Ces situations d'endettement sont entretenues par
l'inexistence de la notion de spécialisation en certaines cultures; ce
qui a favorisé des déviations dans la gestion des intrants dont
une forte proportion est bradée ou détournée sur les
cultures vivrières, sans autres dispositions pour en assurer le
remboursement du crédit.
La mauvaise application de la notion de caution solidaire a
servi de socle à la dilapidation des ressources collectives par une
minorité, le plus souvent les responsables de ces organisations
paysannes, démotivant ainsi plusieurs producteurs à la base.

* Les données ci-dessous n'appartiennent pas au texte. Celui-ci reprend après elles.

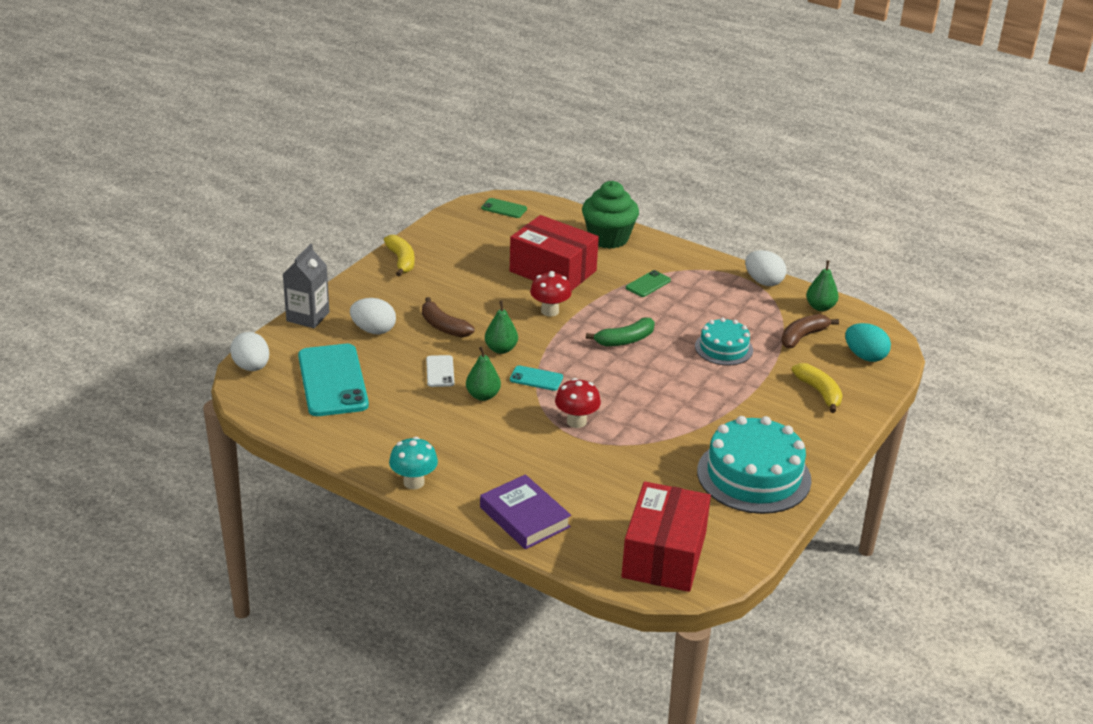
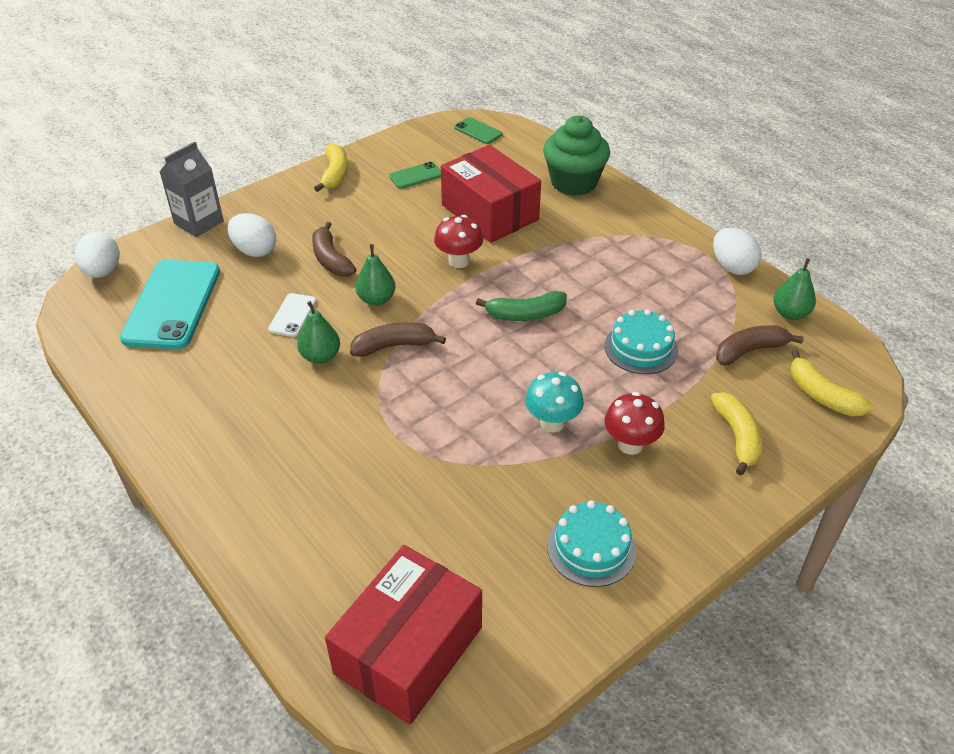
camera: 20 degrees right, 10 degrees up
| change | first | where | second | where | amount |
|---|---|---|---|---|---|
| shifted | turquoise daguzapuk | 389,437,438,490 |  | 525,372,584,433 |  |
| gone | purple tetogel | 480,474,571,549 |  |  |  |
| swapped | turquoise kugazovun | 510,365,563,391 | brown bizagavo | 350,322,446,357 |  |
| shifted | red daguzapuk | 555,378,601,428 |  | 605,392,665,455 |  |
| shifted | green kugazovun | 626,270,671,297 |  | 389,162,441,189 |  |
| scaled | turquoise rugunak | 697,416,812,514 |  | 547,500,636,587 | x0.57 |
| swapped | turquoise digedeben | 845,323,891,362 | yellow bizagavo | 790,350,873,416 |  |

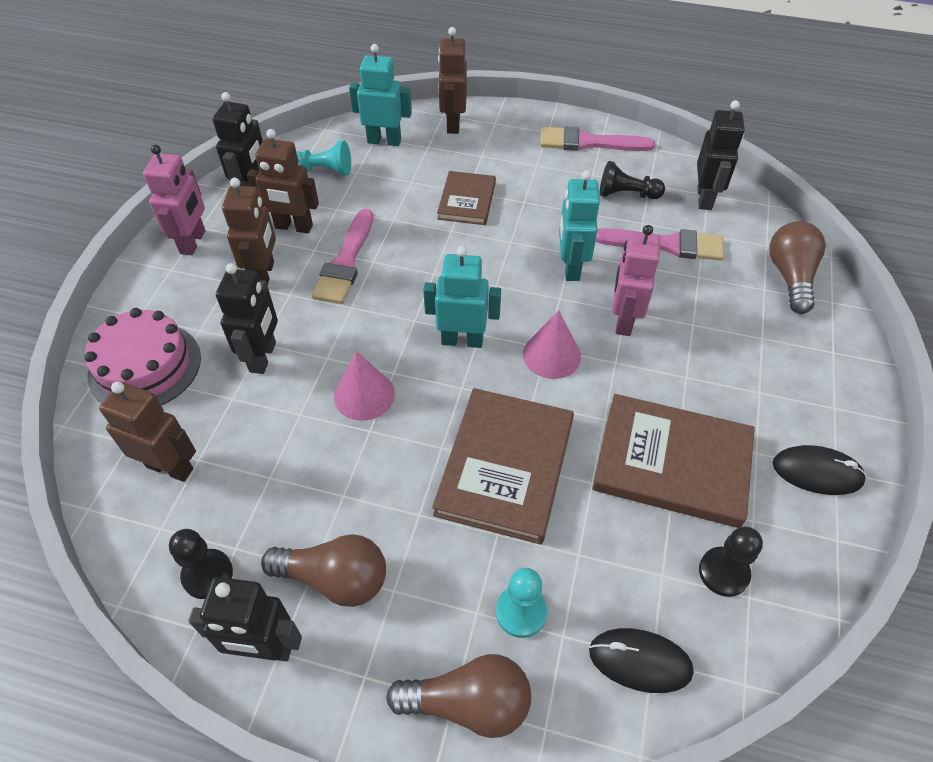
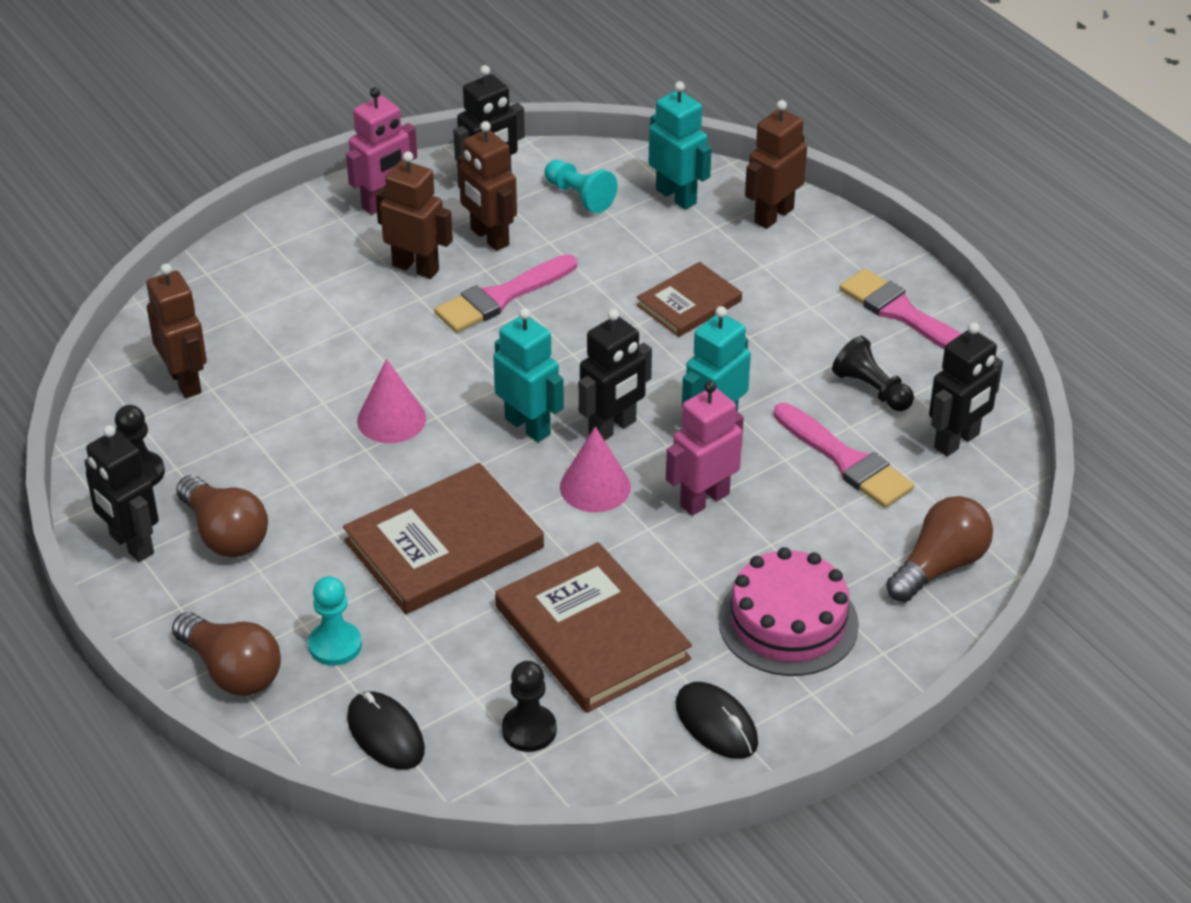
camera: 40 degrees right, 10 degrees down
| change | first | where | second | where | amount |
|---|---|---|---|---|---|
| shifted | pink rugunak | 84,308,201,405 |  | 718,547,859,676 |  |
| shifted | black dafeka | 216,263,278,374 |  | 578,309,652,441 |  |
| rotated | brown dafeka | 222,178,276,286 |  | 376,151,453,279 | 105 degrees counterclockwise |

Les disfonctionnements observés au sein des
organisations paysannes témoignent que ces acteurs à la base ne
s'étaient pas préparés à ces diverses missions qui
leur ont été assignées avec la réforme. Cette
incapacité à gérer efficacement ces nombreuses fonctions a
engendré des frustrations qui ont servi de tremplin à la
création des structures paysannes parallèles à la
FUPRO.
Cette approche scissionniste des structures paysannes, ne
saurait rien arranger dans cette filière qui a besoin du soutien de tous
ces acteurs, surtout dans le domaine si complexe de la commercialisation
primaire, où la sécurisation des intérêts des
producteurs tient une place de premier choix. Il est vivement conseillé
que les OP des divers réseaux tirent de cet environnement de conflit et
de clivage, des enseignements pertinents qui s'imposent pour une redynamisation
des groupements de producteurs à la base.

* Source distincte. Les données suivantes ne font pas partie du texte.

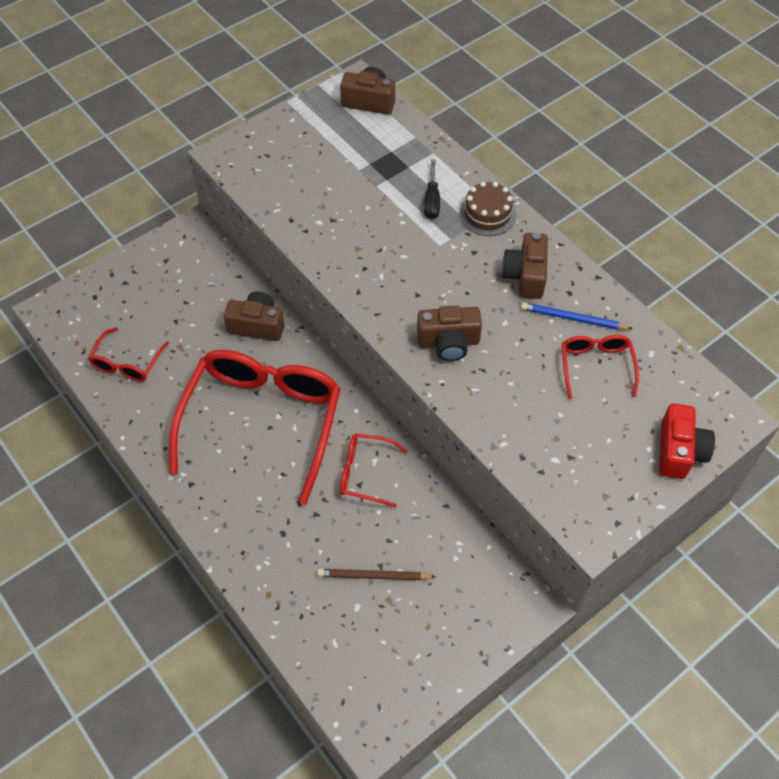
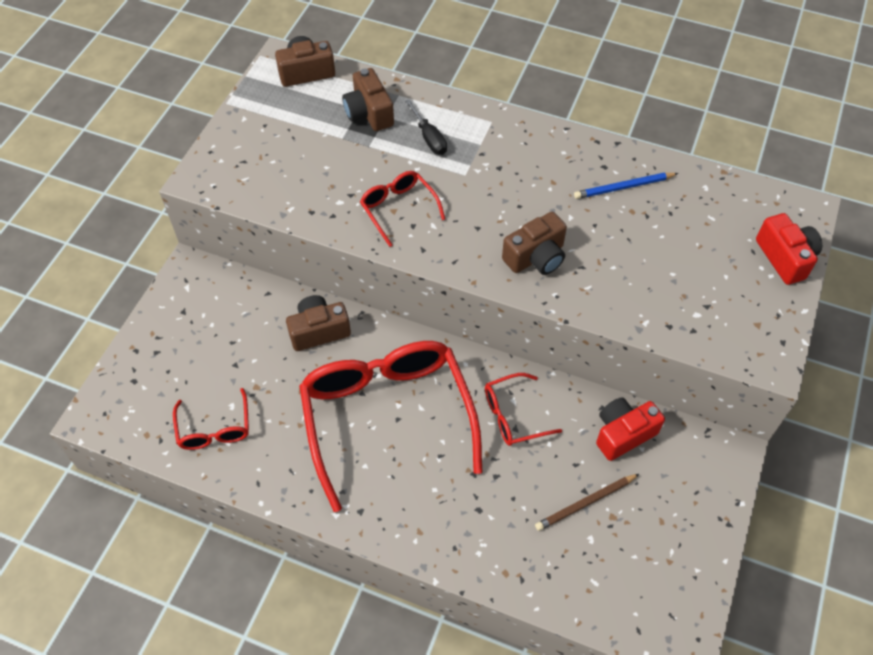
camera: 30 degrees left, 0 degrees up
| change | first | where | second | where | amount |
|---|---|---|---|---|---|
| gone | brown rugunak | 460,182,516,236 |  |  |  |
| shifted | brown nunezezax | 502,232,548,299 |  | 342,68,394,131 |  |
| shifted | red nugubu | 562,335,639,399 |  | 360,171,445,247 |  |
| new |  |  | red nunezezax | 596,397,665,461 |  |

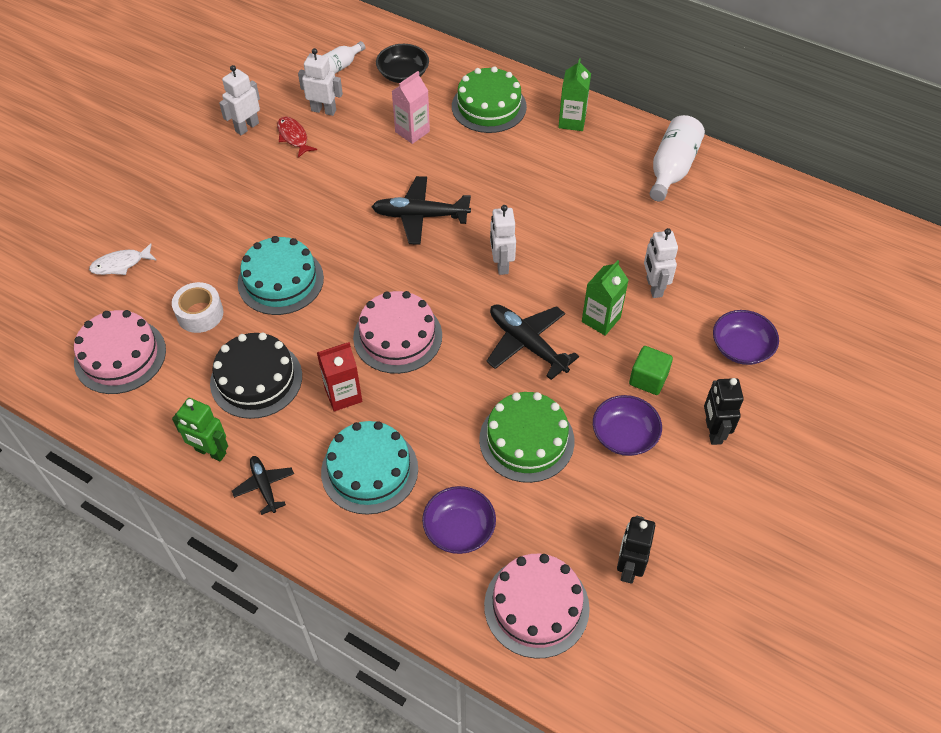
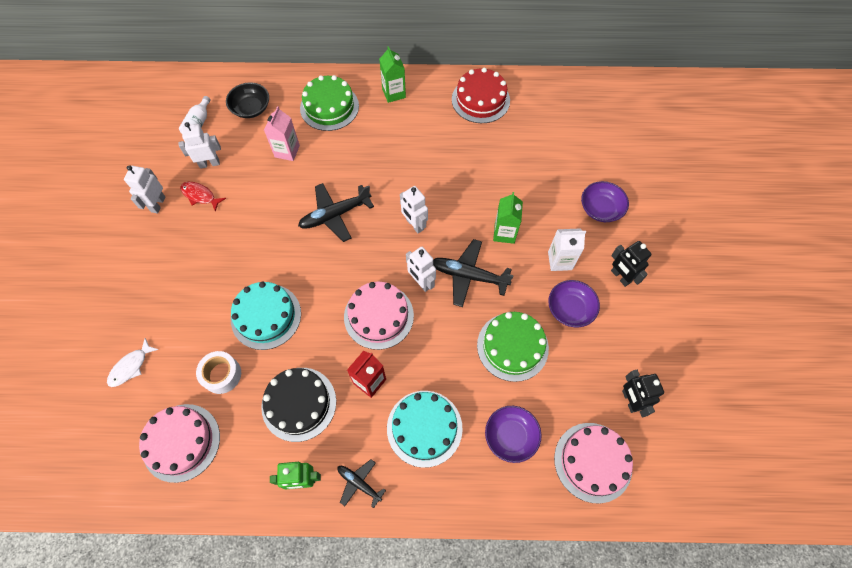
camera: 30 degrees left, 10 degrees up
| change | first | where | second | where | amount |
|---|---|---|---|---|---|
| swapped | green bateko | 629,346,673,395 | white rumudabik | 548,228,586,271 |  |
| shifted | white dafeka | 644,228,678,298 |  | 406,246,436,292 |  |
| swapped | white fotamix | 650,115,705,202 | red rugunak | 452,68,510,123 |  |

En effet, malgré ces nombreuses faiblesses
relevées suite à cette nouvelle orientation organisationnelle de
la filière, l'espoir reste encore permis surtout que le Bénin
fait partie des premiers pays à expérimenter cette politique de
libéralisation et de privatisation du secteur coton. Les
expériences acquises pourront servir pour la réorganisation et la
restructuration des paysans en groupements spécialisés dans la
culture cotonnière; ce qui apaiserait certaines inquiétudes,
notamment sur le plan de la gestion des biens collectifs.

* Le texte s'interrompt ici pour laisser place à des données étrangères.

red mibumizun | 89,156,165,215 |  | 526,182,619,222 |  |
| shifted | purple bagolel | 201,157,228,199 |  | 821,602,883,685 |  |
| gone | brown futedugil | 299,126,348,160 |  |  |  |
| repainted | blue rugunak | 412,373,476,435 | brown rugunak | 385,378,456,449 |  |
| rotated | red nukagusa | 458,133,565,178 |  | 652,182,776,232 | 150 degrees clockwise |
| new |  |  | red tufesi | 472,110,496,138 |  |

7.2.2 Evaluation par rapport aux autres
acteurs
Avec cette politique de libéralisation-privatisation du
secteur, caractérisée par l'entrée en jeu des acteurs
privés, l'esprit capitaliste s'est développé chez les
opérateurs économiques. La course au profit, par tous les moyens
possibles, au détriment de la classe paysanne, reste alors
l'idéologie au niveau de ces acteurs.
Vu la forte dépendance du secteur des cours
internationaux assez fluctuants, la réforme n'a pas su définir un
appui de stabilisation aussi bien aux Importateurs-Distributeurs qu'aux
égreneurs afin de soutenir ces acteurs et de soulager les producteurs
des coûts de production sans cesse croissants.
Avec la nouvelle plaque institutionnelle qu'impose la
réforme, les acteurs privés notamment les distributeurs et les
égreneurs à la recherche d'intérêts, ne se sentent
plus libres pour mener leurs activités et une guerre
d'intérêts se développe entre ces groupes d'acteurs. Avec
le processus de privatisation des outils industriels en cours, processus
prévu par la réforme, le problème de conflit quant
à la répartition de la production nationale entre
égreneurs pourrait encore s'accentuer. Ces outils étant revenus
aux privés, tous les moyens seront mis en oeuvre pour chercher à
s'approvisionner au moins à la capacité nominale.
Mais toutes ces crises peuvent être jugulées si
chaque acteur prend en compte les principes de base qui régissent
l'organisation de la filière. Dans ce cas, l'espoir est permis et tout
le monde y trouvera son compte. Il reste que l'Etat affiche sa volonté
d'aller jusqu'à bout du processus de façon responsable en
réglant convenablement les divers problèmes qui se posent
à la filière. Une implication de l'Etat dans le secteur en
signant souverainement l'accord cadre qui doit intervenir entre
l'Interprofession et les autres acteurs pour la délimitation des
domaines d'intervention de chaque acteur limiterait les conflits actuels.
En observant les institutions qui assurent la gestion du
mécanisme actuel, il est facile de constater que les «responsables
des structures avant réformes» dont l'inefficacité a conduit
à ces réformes s'y retrouvent toujours.
En définitif, le mécanisme de gestion
imposé par la réforme n'est pas mal en soi. Elle peut permettre
de relever tous les défis qu'elle s'est fixés, seulement le mode
de gestion du mécanisme reste encore inapproprié.